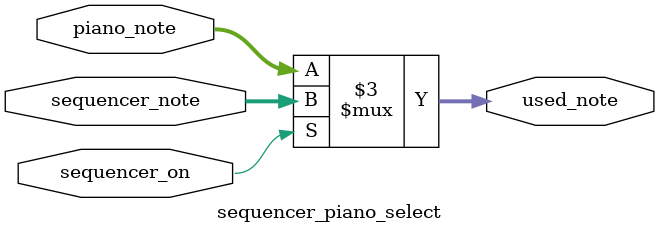
<source format=sv>
/************************************************************************************************************/
// Inputs:
//    sequencer_on -> A 1 or 0 value which denotes that the chip is in sequencer mode if 1 and piano mode if 0
//    piano_note -> Any note value inputted which arrives from the keybord keys and keybord encoder
//    sequencer_note -> Any note value inputted which arrives from the sequencer
//
//    Outputs:
//    used_note -> Note to be sent to the lookup table depending on whether the chip is in piano or sequencer mode
//   
/*************************************************************************************************************/

module sequencer_piano_select (input logic sequencer_on, input logic [3:0]piano_note, sequencer_note, output logic [3:0]used_note);

always_comb begin
    if(sequencer_on)
    used_note = sequencer_note; // Selects note to send to lookup table based on if the sequencer is on or not 
    else
    used_note = piano_note;
end

endmodule
</source>
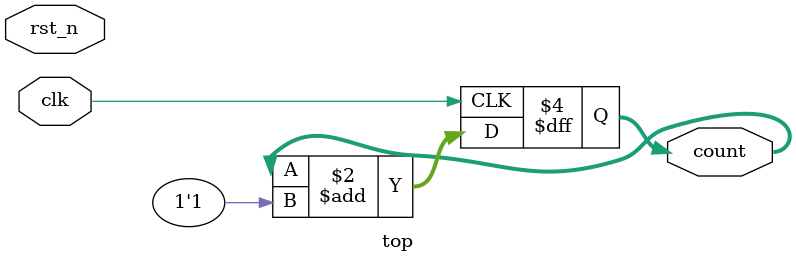
<source format=v>
module top(
  input            clk,  
  input            rst_n,
  output reg [7:0] count
);

initial begin
  count = 8'b0;
end

always @(posedge clk) begin
  count <= count + 1'b1;
end
endmodule

</source>
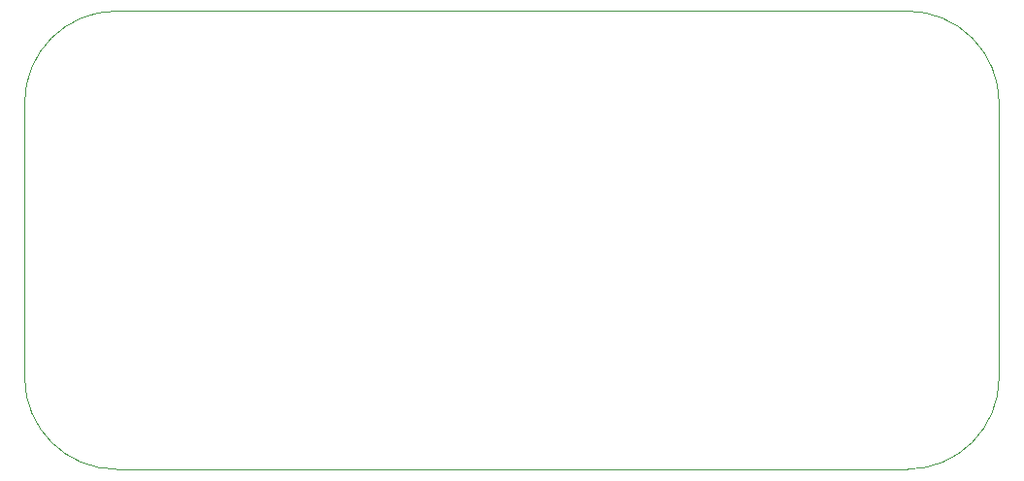
<source format=gbr>
%TF.GenerationSoftware,KiCad,Pcbnew,(5.1.10)-1*%
%TF.CreationDate,2021-07-15T20:54:41+02:00*%
%TF.ProjectId,HighSpeed,48696768-5370-4656-9564-2e6b69636164,rev?*%
%TF.SameCoordinates,Original*%
%TF.FileFunction,Profile,NP*%
%FSLAX46Y46*%
G04 Gerber Fmt 4.6, Leading zero omitted, Abs format (unit mm)*
G04 Created by KiCad (PCBNEW (5.1.10)-1) date 2021-07-15 20:54:41*
%MOMM*%
%LPD*%
G01*
G04 APERTURE LIST*
%TA.AperFunction,Profile*%
%ADD10C,0.050000*%
%TD*%
G04 APERTURE END LIST*
D10*
X102000000Y-98000000D02*
X102000000Y-92950000D01*
X179000000Y-84950000D02*
X110000000Y-84950000D01*
X187000000Y-98000000D02*
X187000000Y-92950000D01*
X110000000Y-124950000D02*
X179000000Y-124950000D01*
X179000000Y-84950000D02*
G75*
G02*
X187000000Y-92950000I0J-8000000D01*
G01*
X187000000Y-116950000D02*
G75*
G02*
X179000000Y-124950000I-8000000J0D01*
G01*
X110000000Y-124950000D02*
G75*
G02*
X102000000Y-116950000I0J8000000D01*
G01*
X102000000Y-92950000D02*
G75*
G02*
X110000000Y-84950000I8000000J0D01*
G01*
X102000000Y-116950000D02*
X102000000Y-98000000D01*
X187000000Y-98000000D02*
X187000000Y-116950000D01*
M02*

</source>
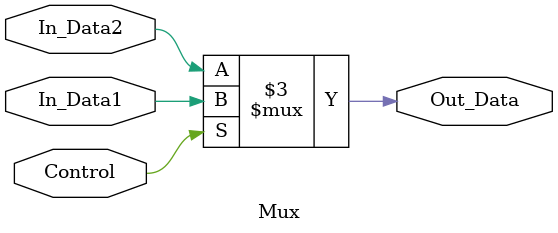
<source format=v>
module Mux 
#
(
 parameter Size_Data = 0  
)
(
   input Control,
	input [Size_Data:0] In_Data1,
	input [Size_Data:0] In_Data2,
	output reg [Size_Data:0] Out_Data
);
always @(*)
begin
Out_Data = (Control==1)? In_Data1:In_Data2;
end
endmodule 
</source>
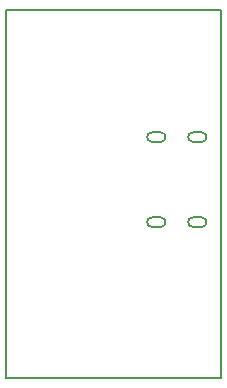
<source format=gm1>
G04 #@! TF.GenerationSoftware,KiCad,Pcbnew,5.0.1*
G04 #@! TF.CreationDate,2019-04-24T11:31:07-07:00*
G04 #@! TF.ProjectId,pmod-samd21-usbu-pth,706D6F642D73616D6432312D75736275,rev?*
G04 #@! TF.SameCoordinates,PX8825afcPY9e4f580*
G04 #@! TF.FileFunction,Profile,NP*
%FSLAX46Y46*%
G04 Gerber Fmt 4.6, Leading zero omitted, Abs format (unit mm)*
G04 Created by KiCad (PCBNEW 5.0.1) date Wed 24 Apr 2019 11:31:07 AM PDT*
%MOMM*%
%LPD*%
G01*
G04 APERTURE LIST*
%ADD10C,0.150000*%
G04 #@! TA.AperFunction,NonConductor*
%ADD11C,0.200000*%
G04 #@! TD*
G04 APERTURE END LIST*
D10*
X-12700Y31126000D02*
X-12700Y0D01*
X18148300Y31126000D02*
X-12700Y31126000D01*
X18148300Y0D02*
X18148300Y31126000D01*
X0Y0D02*
X18148300Y0D01*
D11*
G04 #@! TO.C,J3*
X15780860Y20782620D02*
X16540860Y20782620D01*
X12310860Y19982620D02*
G75*
G02X12310860Y20782620I0J400000D01*
G01*
X12310860Y20782620D02*
X13070860Y20782620D01*
X12310860Y19982620D02*
X13070860Y19982620D01*
X13070860Y19982620D02*
G75*
G03X13070860Y20782620I0J400000D01*
G01*
X15780860Y19982620D02*
G75*
G02X15780860Y20782620I0J400000D01*
G01*
X16540860Y19982620D02*
G75*
G03X16540860Y20782620I0J400000D01*
G01*
X15780860Y19982620D02*
X16540860Y19982620D01*
X15780860Y12782620D02*
G75*
G02X15780860Y13582620I0J400000D01*
G01*
X15780860Y13582620D02*
X16540860Y13582620D01*
X15780860Y12782620D02*
X16540860Y12782620D01*
X16540860Y12782620D02*
G75*
G03X16540860Y13582620I0J400000D01*
G01*
X12310860Y12782620D02*
X13070860Y12782620D01*
X12310860Y13582620D02*
X13070860Y13582620D01*
X13070860Y12782620D02*
G75*
G03X13070860Y13582620I0J400000D01*
G01*
X12310860Y12782620D02*
G75*
G02X12310860Y13582620I0J400000D01*
G01*
G04 #@! TD*
M02*

</source>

EXERCISE BRIEF:
Note each line of the material holding "SameCoordinates" and copy it out.

RESULT:
%TF.SameCoordinates,Original*%
G04 #@! TF.SameCoordinates,PX8825afcPY9e4f580*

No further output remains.